Zankapfel S21 – Grüne müssen standthaft bleiben!

Anlässlich der ersten Großdemo gegen S21 unter dem Motto „S21 stoppen – Wir nehmen Euch beim Wort!“ wollen auch wir einen kurzen Blick auf den derzeitigen Stand geben:

Das einzig konkrete ist: Grüne sowie SPD wollen (falls S21 sich nicht, wie von den Grünen erhofft, sowieso von selbst erledigt) die Bevölkerung entscheiden lassen.

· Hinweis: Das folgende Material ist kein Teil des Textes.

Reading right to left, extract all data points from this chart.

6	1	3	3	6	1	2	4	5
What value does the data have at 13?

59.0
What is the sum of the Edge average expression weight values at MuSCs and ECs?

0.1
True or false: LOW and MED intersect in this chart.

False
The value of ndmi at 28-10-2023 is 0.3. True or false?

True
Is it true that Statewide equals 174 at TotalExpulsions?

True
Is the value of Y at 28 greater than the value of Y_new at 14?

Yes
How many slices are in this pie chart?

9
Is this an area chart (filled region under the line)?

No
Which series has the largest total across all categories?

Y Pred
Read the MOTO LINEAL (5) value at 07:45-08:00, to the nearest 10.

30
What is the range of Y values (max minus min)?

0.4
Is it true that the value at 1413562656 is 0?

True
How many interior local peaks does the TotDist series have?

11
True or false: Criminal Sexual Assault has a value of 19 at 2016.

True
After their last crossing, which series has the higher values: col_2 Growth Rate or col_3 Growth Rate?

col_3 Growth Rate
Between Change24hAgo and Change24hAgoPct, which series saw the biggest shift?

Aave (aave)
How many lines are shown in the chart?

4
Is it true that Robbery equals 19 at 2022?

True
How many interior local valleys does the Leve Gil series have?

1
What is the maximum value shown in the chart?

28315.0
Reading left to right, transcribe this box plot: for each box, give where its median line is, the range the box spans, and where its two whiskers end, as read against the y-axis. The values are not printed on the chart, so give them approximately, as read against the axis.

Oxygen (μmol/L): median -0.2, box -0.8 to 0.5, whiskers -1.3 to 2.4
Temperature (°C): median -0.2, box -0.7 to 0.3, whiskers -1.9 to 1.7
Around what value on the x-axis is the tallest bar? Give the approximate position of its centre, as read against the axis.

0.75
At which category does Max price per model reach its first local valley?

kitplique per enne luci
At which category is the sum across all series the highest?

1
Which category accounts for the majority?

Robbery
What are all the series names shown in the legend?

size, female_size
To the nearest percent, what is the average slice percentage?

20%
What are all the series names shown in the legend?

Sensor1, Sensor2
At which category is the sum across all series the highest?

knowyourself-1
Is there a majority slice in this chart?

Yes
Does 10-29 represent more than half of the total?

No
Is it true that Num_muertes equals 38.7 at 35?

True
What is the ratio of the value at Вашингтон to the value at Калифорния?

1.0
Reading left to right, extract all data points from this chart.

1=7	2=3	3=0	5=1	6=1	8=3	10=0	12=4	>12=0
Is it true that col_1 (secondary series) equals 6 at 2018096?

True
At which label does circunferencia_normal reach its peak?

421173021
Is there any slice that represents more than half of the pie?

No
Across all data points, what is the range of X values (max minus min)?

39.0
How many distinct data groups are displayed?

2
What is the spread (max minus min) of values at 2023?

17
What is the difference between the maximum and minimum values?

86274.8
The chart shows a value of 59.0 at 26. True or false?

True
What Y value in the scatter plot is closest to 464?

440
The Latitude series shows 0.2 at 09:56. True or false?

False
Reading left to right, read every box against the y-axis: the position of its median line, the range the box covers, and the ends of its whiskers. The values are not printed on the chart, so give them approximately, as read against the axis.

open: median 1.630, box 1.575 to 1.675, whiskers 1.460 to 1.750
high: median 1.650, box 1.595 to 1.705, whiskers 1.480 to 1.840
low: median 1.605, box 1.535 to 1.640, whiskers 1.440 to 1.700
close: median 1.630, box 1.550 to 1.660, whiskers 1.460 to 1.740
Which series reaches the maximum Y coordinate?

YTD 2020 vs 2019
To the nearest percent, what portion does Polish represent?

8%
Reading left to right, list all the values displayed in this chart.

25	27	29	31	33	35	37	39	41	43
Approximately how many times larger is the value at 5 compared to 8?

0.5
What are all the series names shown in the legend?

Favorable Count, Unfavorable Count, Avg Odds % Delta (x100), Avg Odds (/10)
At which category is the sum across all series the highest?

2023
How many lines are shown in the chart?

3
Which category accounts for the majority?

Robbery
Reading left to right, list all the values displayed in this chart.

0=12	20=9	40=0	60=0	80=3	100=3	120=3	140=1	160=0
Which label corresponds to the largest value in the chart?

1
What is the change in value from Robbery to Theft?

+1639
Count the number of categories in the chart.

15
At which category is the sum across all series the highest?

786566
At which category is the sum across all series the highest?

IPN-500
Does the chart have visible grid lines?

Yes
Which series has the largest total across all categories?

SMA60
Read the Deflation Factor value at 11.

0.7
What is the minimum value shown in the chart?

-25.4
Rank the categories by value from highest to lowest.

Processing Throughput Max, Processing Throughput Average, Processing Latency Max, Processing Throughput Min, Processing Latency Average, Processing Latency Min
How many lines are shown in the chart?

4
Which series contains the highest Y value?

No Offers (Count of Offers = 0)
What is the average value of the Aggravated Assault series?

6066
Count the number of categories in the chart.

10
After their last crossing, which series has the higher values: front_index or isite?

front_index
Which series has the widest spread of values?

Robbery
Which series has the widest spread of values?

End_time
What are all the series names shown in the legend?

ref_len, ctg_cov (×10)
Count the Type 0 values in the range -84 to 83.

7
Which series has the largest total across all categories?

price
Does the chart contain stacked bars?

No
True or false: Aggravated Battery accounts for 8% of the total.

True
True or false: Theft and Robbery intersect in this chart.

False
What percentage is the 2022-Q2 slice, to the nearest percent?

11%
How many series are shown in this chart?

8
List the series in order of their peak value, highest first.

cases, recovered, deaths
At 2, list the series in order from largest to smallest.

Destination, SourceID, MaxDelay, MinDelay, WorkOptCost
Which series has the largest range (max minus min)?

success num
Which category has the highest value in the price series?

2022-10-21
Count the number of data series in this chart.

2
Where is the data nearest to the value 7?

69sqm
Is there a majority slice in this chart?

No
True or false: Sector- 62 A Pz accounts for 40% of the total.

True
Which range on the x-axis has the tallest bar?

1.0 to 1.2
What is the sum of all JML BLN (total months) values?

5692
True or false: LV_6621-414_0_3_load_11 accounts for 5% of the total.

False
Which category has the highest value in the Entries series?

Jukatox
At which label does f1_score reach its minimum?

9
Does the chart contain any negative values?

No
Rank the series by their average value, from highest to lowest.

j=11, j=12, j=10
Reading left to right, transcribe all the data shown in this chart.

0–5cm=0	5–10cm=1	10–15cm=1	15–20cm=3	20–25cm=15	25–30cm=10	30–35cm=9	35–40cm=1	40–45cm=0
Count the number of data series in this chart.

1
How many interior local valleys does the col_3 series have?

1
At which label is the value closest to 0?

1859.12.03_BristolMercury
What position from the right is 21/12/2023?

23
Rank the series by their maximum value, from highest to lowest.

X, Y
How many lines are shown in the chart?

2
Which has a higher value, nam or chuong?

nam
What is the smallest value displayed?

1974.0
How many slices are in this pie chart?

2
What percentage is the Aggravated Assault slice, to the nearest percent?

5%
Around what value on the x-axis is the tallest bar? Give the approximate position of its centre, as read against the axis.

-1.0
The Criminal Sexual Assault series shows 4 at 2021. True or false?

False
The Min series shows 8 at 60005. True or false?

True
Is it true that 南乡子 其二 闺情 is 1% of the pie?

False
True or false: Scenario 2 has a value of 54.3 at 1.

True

Das Problem ist nur, dass das Volk wohl so einfach nicht entscheiden kann, denn in Baden-Württemberg ist man besonders restriktiv was direkte Demokratie angeht. Ganz egal was bei einem Volksentscheid herrauskommt, er ist nur gültig wenn sich genügend Abstimmungsberechtigte überheupt beteiligen, selbst wenn das Abstimmungsergebniss ganz eindeutig wäre. Wie man mit diesem Problem umgeht ist jetzt die entscheidende Frage und der Zankapfel in den Koalitionsverhandlungen schlechthin. Eine Senkung des Quorums wäre natürlich das beste, auch unabhängig von S21. Allerdings bräuchte man dafür, da verfassungsändernd, auch Stimmen von der CDU, womit man nicht rechnen sollte.

Einen sehr guten Kompromissvorschlag gibt es seitens der Parkschützer. Es soll, zusammenfassend gesagt, nachdem vollständige Tranzparenz hergestellt wurde, darüber abgestimmt werden ob Baden-Württemberg sich an S21 beteiligt. Nur wenn dem zugestimmt würde solle BaWü S21 weiterhin mittragen. Der Clou: Die Bringschuld liege bei den S21-Befürwortern, nicht bei den Gegnern. Diese, und nicht die Gegner, müssten für den Volksentscheid mobilisieren und das Quorum erfüllen.

Den Grünen kann man nur raten standhaft zu bleiben, denn Rückenwind haben sie in den Koalitionsverhandlungen nicht nur von der Straße sondern auch seitens des Koalitionspartners: Nach einer aktuellen Umfrage sind 50%-der Anhänger der SPD gegen S21 und nur 36% dafür, und auch an der SPD-Basis selbst nimmt der Widerstand gegen S21 zu. Die Zeichen stehen für die Grünen also sehr gut S21 tatsächlich stoppen zu können, sie sollten das beste daraus machen.